## Work instructions
Before printing, remove every picture; then print the lines below exactly, from the first line through the line containing "Israel and then".

Data excerpts:
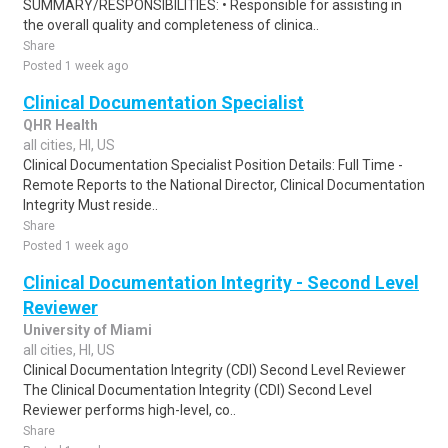
SUMMARY/RESPONSIBILITIES: • Responsible for assisting in
the overall quality and completeness of clinica..
Share
Posted 1 week ago
Clinical Documentation Specialist
QHR Health
all cities, HI, US
Clinical Documentation Specialist Position Details: Full Time -
Remote Reports to the National Director, Clinical Documentation
Integrity Must reside..
Share
Posted 1 week ago
Clinical Documentation Integrity - Second Level
Reviewer
University of Miami
all cities, HI, US
Clinical Documentation Integrity (CDI) Second Level Reviewer
The Clinical Documentation Integrity (CDI) Second Level
Reviewer performs high-level, co..
Share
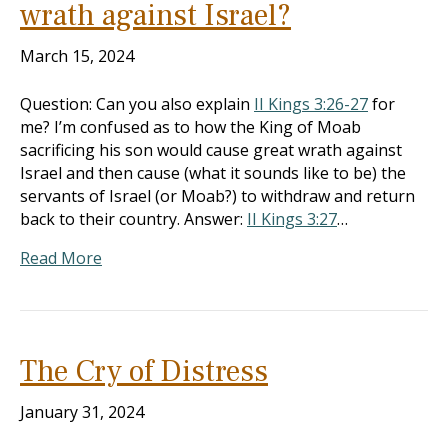
wrath against Israel?
March 15, 2024
Question: Can you also explain
II Kings 3:26-27
for
me? I’m confused as to how the King of Moab
sacrificing his son would cause great wrath against
Israel and then cause (what it sounds like to be) the
servants of Israel (or Moab?) to withdraw and return
back to their country. Answer:
II Kings 3:27
…
Read More
The Cry of Distress
January 31, 2024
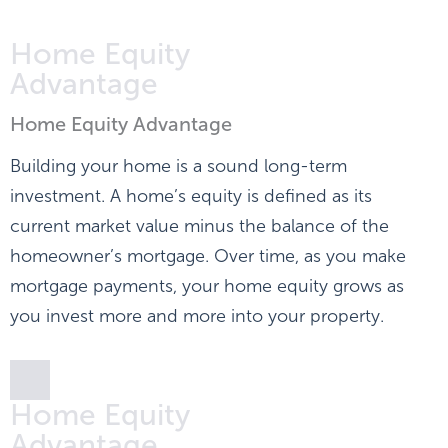
Home Equity
Advantage
Home Equity Advantage
Building your home is a sound long-term
investment. A home’s equity is defined as its
current market value minus the balance of the
homeowner’s mortgage. Over time, as you make
mortgage payments, your home equity grows as
you invest more and more into your property.
Home Equity
Advantage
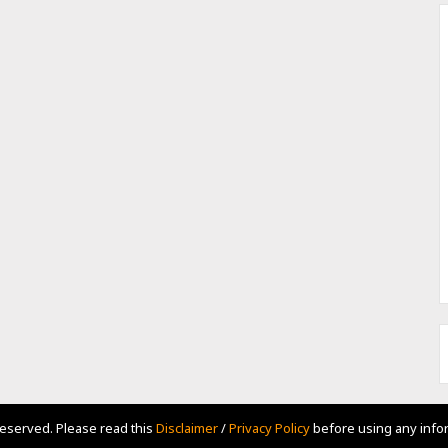
Reserved. Please read this
Disclaimer
/
Privacy Policy
before using any infor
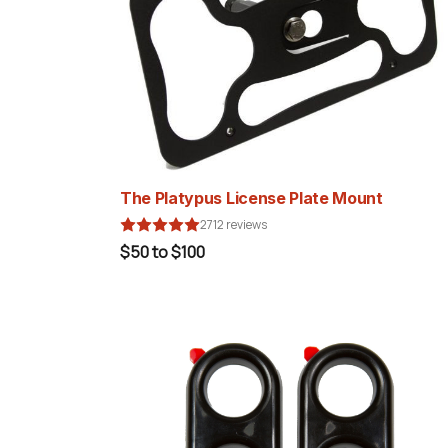
The Platypus License Plate Mount
2712 reviews
$50 to $100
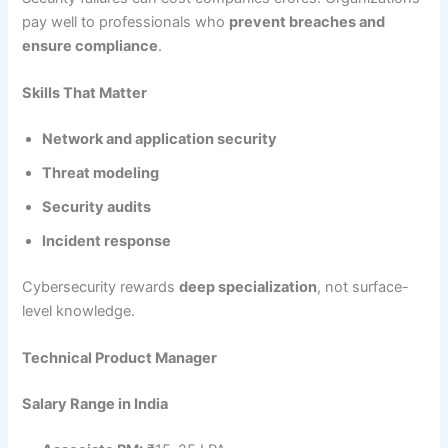
pay well to professionals who
prevent breaches and
ensure compliance
.
Skills That Matter
Network and application security
Threat modeling
Security audits
Incident response
Cybersecurity rewards
deep specialization
, not surface-
level knowledge.
Technical Product Manager
Salary Range in India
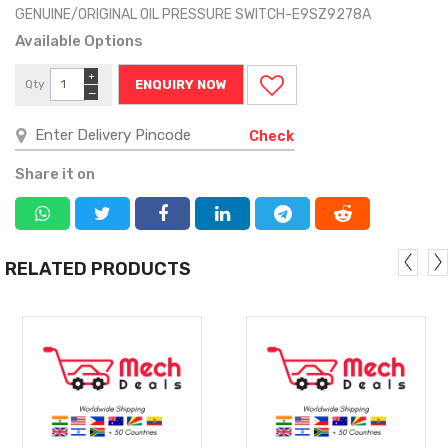
GENUINE/ORIGINAL OIL PRESSURE SWITCH-E9SZ9278A
Available Options
+
Qty
ENQUIRY NOW
−
Check
Share it on
RELATED PRODUCTS
MORE
MORE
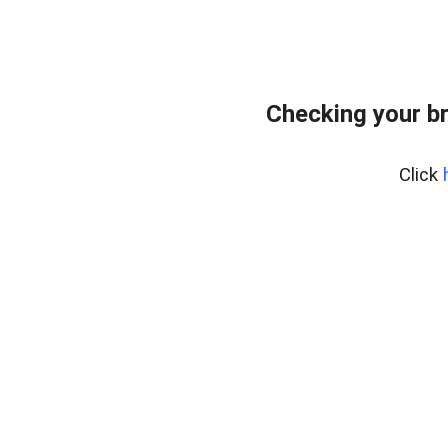
Checking your b
Click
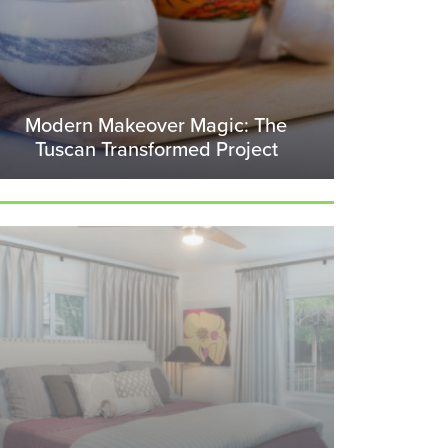
Modern Makeover Magic: The
Tuscan Transformed Project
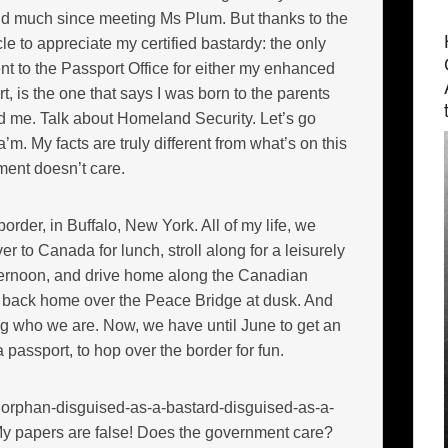
nd much since meeting Ms Plum. But thanks to the
cle to appreciate my certified bastardy: the only
sent to the Passport Office for either my enhanced
rt, is the one that says I was born to the parents
ed me. Talk about Homeland Security. Let’s go
Ma’m. My facts are truly different from what’s on this
ment doesn’t care.
rder, in Buffalo, New York. All of my life, we
er to Canada for lunch, stroll along for a leisurely
fternoon, and drive home along the Canadian
s back home over the Peace Bridge at dusk. And
ing who we are. Now, we have until June to get an
 passport, to hop over the border for fun.
 orphan-disguised-as-a-bastard-disguised-as-a-
My papers are false! Does the government care?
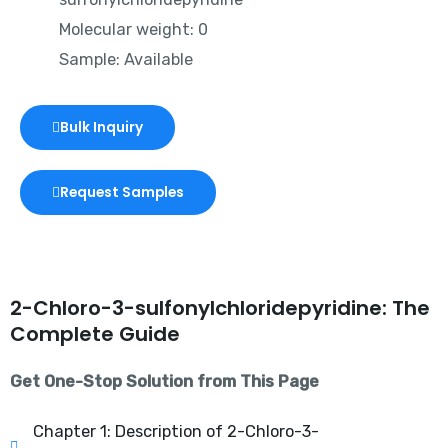
Molecular weight: 0
Sample: Available
Bulk Inquiry
Request Samples
2-Chloro-3-sulfonylchloridepyridine: The
Complete Guide
Get One-Stop Solution from This Page
Chapter 1: Description of 2-Chloro-3-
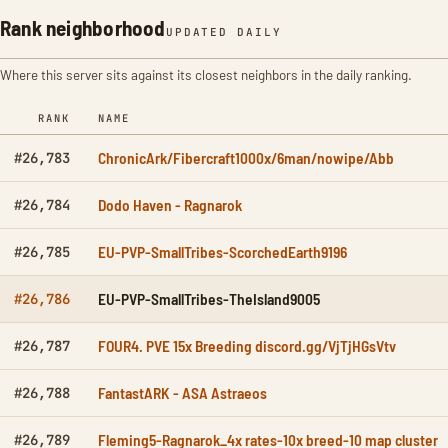
Rank neighborhood
UPDATED DAILY
Where this server sits against its closest neighbors in the daily ranking.
RANK
NAME
ChronicArk/Fibercraft1000x/6man/nowipe/Abb
#26,783
Dodo Haven - Ragnarok
#26,784
EU-PVP-SmallTribes-ScorchedEarth9196
#26,785
EU-PVP-SmallTribes-TheIsland9005
#26,786
FOUR4. PVE 15x Breeding discord.gg/VjTjHGsVtv
#26,787
FantastARK - ASA Astraeos
#26,788
Fleming5-Ragnarok_4x rates-10x breed-10 map cluster
#26,789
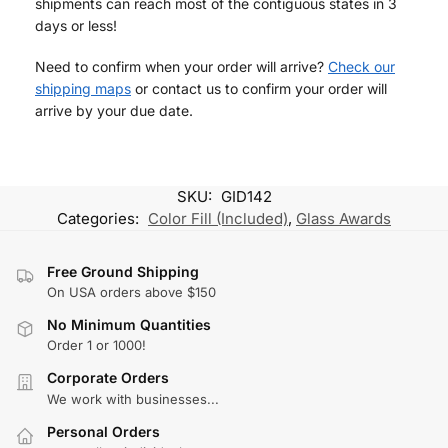
shipments can reach most of the contiguous states in 3
days or less!
Need to confirm when your order will arrive?
Check our
shipping maps
or contact us to confirm your order will
arrive by your due date.
SKU:
GID142
Categories:
Color Fill (Included)
,
Glass Awards
Free Ground Shipping
On USA orders above $150
No Minimum Quantities
Order 1 or 1000!
Corporate Orders
We work with businesses...
Personal Orders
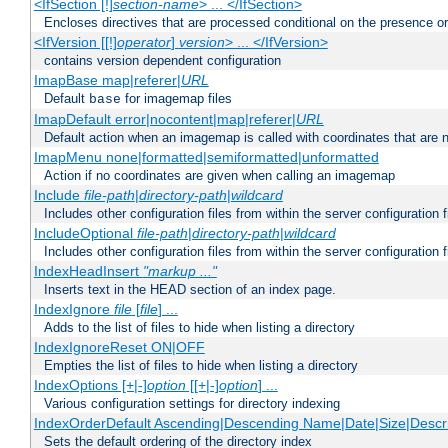
<IfSection [!]
section-name
> ... </IfSection>
Encloses directives that are processed conditional on the presence or
<IfVersion [[!]
operator
]
version
> ... </IfVersion>
contains version dependent configuration
ImapBase map|referer|
URL
Default
for imagemap files
base
ImapDefault error|nocontent|map|referer|
URL
Default action when an imagemap is called with coordinates that are n
ImapMenu none|formatted|semiformatted|unformatted
Action if no coordinates are given when calling an imagemap
Include
file-path
|
directory-path
|
wildcard
Includes other configuration files from within the server configuration f
IncludeOptional
file-path
|
directory-path
|
wildcard
Includes other configuration files from within the server configuration f
IndexHeadInsert
"markup ..."
Inserts text in the HEAD section of an index page.
IndexIgnore
file
[
file
] ...
Adds to the list of files to hide when listing a directory
IndexIgnoreReset ON|OFF
Empties the list of files to hide when listing a directory
IndexOptions [+|-]
option
[[+|-]
option
] ...
Various configuration settings for directory indexing
IndexOrderDefault Ascending|Descending Name|Date|Size|Descri
Sets the default ordering of the directory index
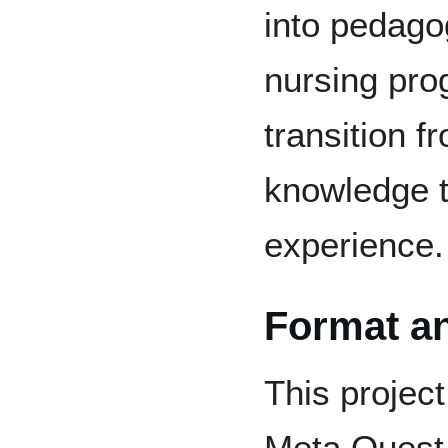
into pedago
nursing prog
transition f
knowledge t
experience.
Format a
This projec
Meta Quest 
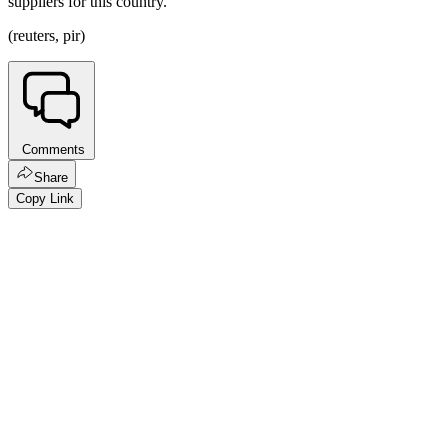
suppliers for this country.
(reuters, pir)
Comments
Share
Copy Link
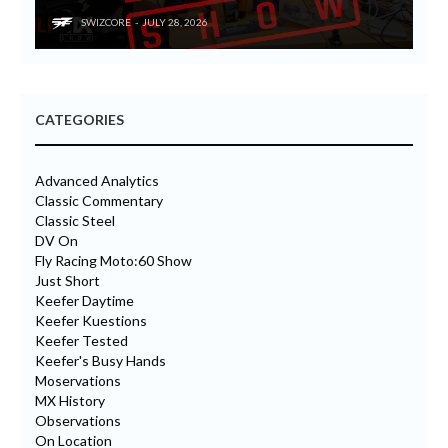
SWIZCORE
JULY 28, 2026
CATEGORIES
Advanced Analytics
Classic Commentary
Classic Steel
DV On
Fly Racing Moto:60 Show
Just Short
Keefer Daytime
Keefer Kuestions
Keefer Tested
Keefer's Busy Hands
Moservations
MX History
Observations
On Location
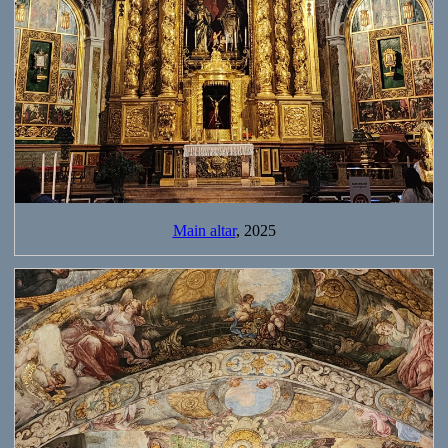
Main altar
, 2025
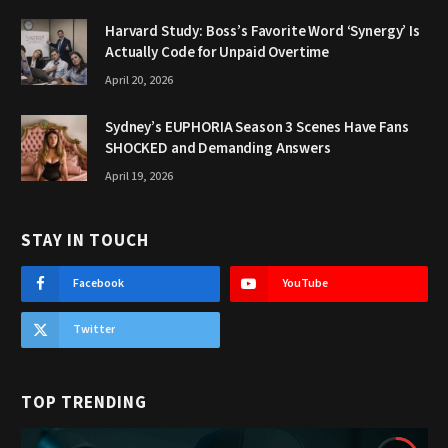
Harvard Study: Boss’s Favorite Word ‘Synergy’ Is
Actually Code for Unpaid Overtime
April 20, 2026
Sydney’s EUPHORIA Season 3 Scenes Have Fans
SHOCKED and Demanding Answers
April 19, 2026
STAY IN TOUCH
Facebook
YouTube
Twitter
TOP TRENDING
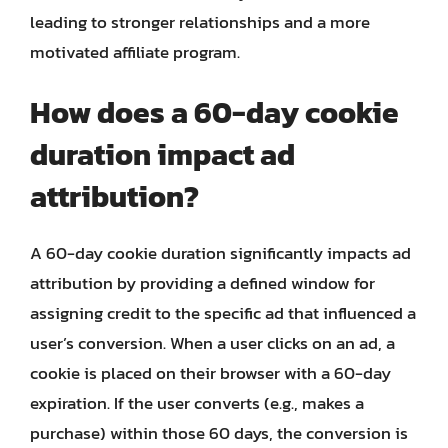
leading to stronger relationships and a more
motivated affiliate program.
How does a 60-day cookie
duration impact ad
attribution?
A 60-day cookie duration significantly impacts ad
attribution by providing a defined window for
assigning credit to the specific ad that influenced a
user’s conversion. When a user clicks on an ad, a
cookie is placed on their browser with a 60-day
expiration. If the user converts (e.g., makes a
purchase) within those 60 days, the conversion is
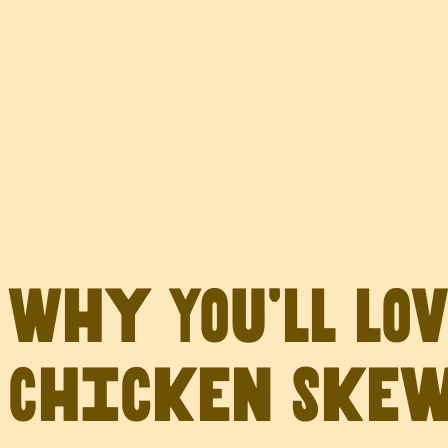
Why You’ll Lo
Chicken Ske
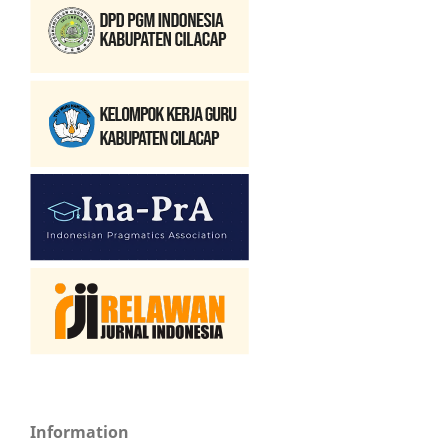
Information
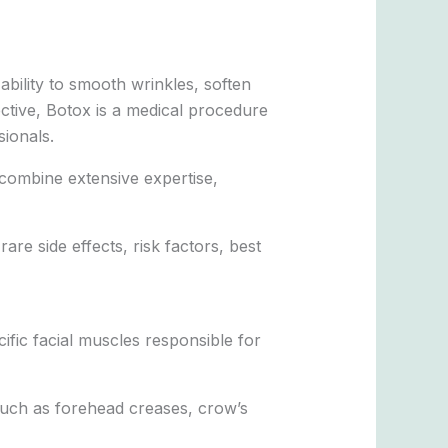
bility to smooth wrinkles, soften
ective, Botox is a medical procedure
sionals.
e combine extensive expertise,
e side effects, risk factors, best
ific facial muscles responsible for
such as forehead creases, crow’s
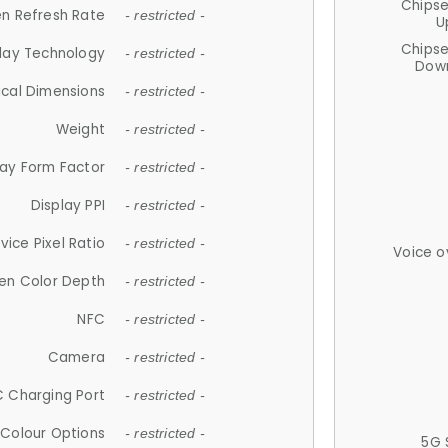
Chips
n Refresh Rate
- restricted -
U
Chips
lay Technology
- restricted -
Down
ical Dimensions
- restricted -
Weight
- restricted -
lay Form Factor
- restricted -
Display PPI
- restricted -
vice Pixel Ratio
- restricted -
Voice o
en Color Depth
- restricted -
NFC
- restricted -
Camera
- restricted -
 Charging Port
- restricted -
Colour Options
- restricted -
5G 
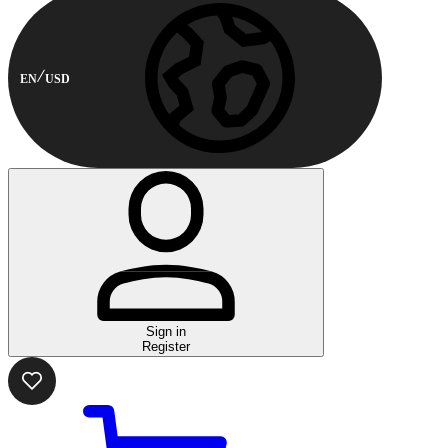
EN
USD
Sign in
Register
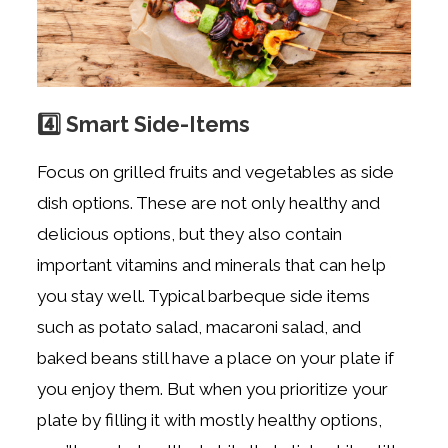
4️⃣ Smart Side-Items
Focus on grilled fruits and vegetables as side
dish options. These are not only healthy and
delicious options, but they also contain
important vitamins and minerals that can help
you stay well. Typical barbeque side items
such as potato salad, macaroni salad, and
baked beans still have a place on your plate if
you enjoy them. But when you prioritize your
plate by filling it with mostly healthy options,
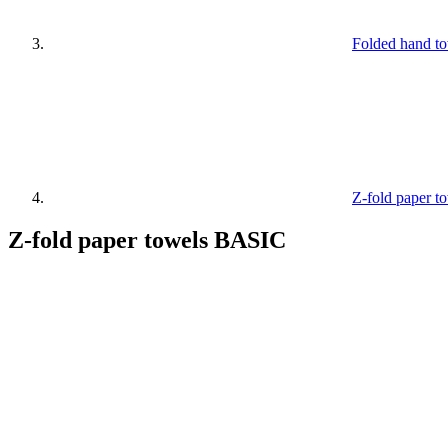
Folded hand t
Z-fold paper 
Z-fold paper towels BASIC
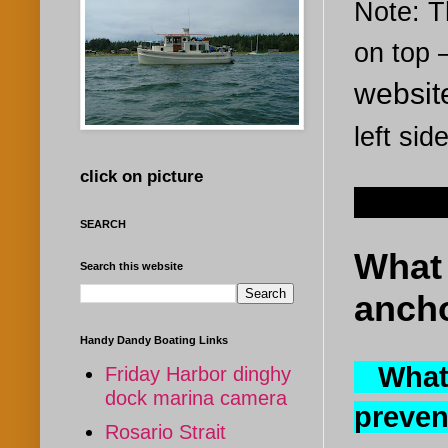
Note: Th
on top
websi
left sid
click on picture
Dec 23
SEARCH
What 
Search this website
ancho
Handy Dandy Boating Links
What 
Friday Harbor dinghy
dock marina camera
preven
Rosario Strait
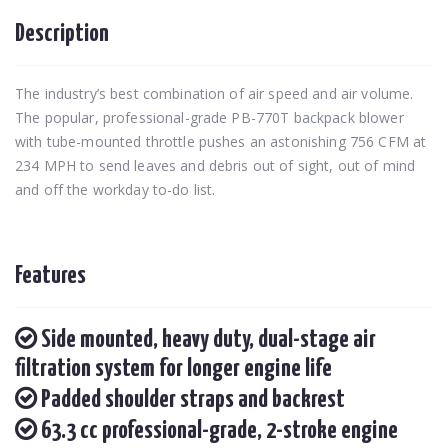
Description
The industry’s best combination of air speed and air volume.
The popular, professional-grade PB-770T backpack blower
with tube-mounted throttle pushes an astonishing 756 CFM at
234 MPH to send leaves and debris out of sight, out of mind
and off the workday to-do list.
Features
Side mounted, heavy duty, dual-stage air
filtration system for longer engine life
Padded shoulder straps and backrest
63.3 cc professional-grade, 2-stroke engine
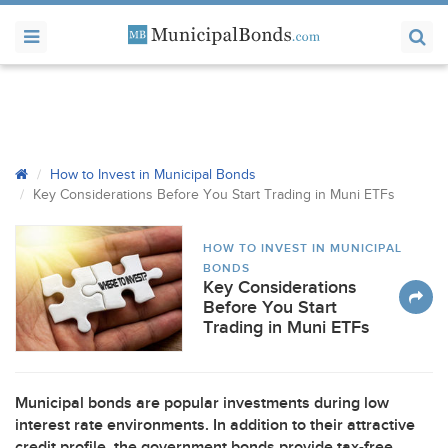
How to Invest in Municipal Bonds
Key Considerations Before You Start Trading in Muni ETFs
HOW TO INVEST IN MUNICIPAL
BONDS
Key Considerations
Before You Start
Trading in Muni ETFs
Municipal bonds are popular investments during low
interest rate environments. In addition to their attractive
credit profile, the government bonds provide tax-free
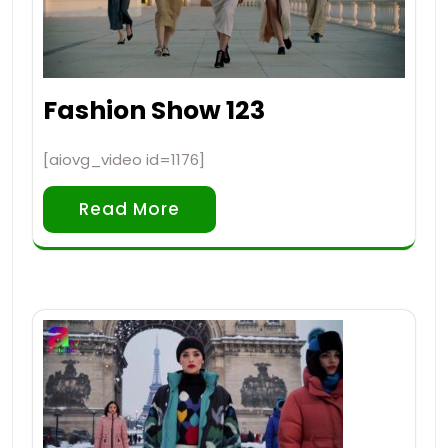
Fashion Show 123
[aiovg_video id=1176]
Read More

## Completed exercise
SUMMARY/RESPONSIBILITIES: • Responsible for assisting in
the overall quality and completeness of clinica..
Share
Posted 1 week ago
Clinical Documentation Specialist
QHR Health
all cities, HI, US
Clinical Documentation Specialist Position Details: Full Time -
Remote Reports to the National Director, Clinical Documentation
Integrity Must reside..
Share
Posted 1 week ago
Clinical Documentation Integrity - Second Level
Reviewer
University of Miami
all cities, HI, US
Clinical Documentation Integrity (CDI) Second Level Reviewer
The Clinical Documentation Integrity (CDI) Second Level
Reviewer performs high-level, co..
Share
wrath against Israel?
March 15, 2024
Question: Can you also explain
II Kings 3:26-27
for
me? I’m confused as to how the King of Moab
sacrificing his son would cause great wrath against
Israel and then cause (what it sounds like to be) the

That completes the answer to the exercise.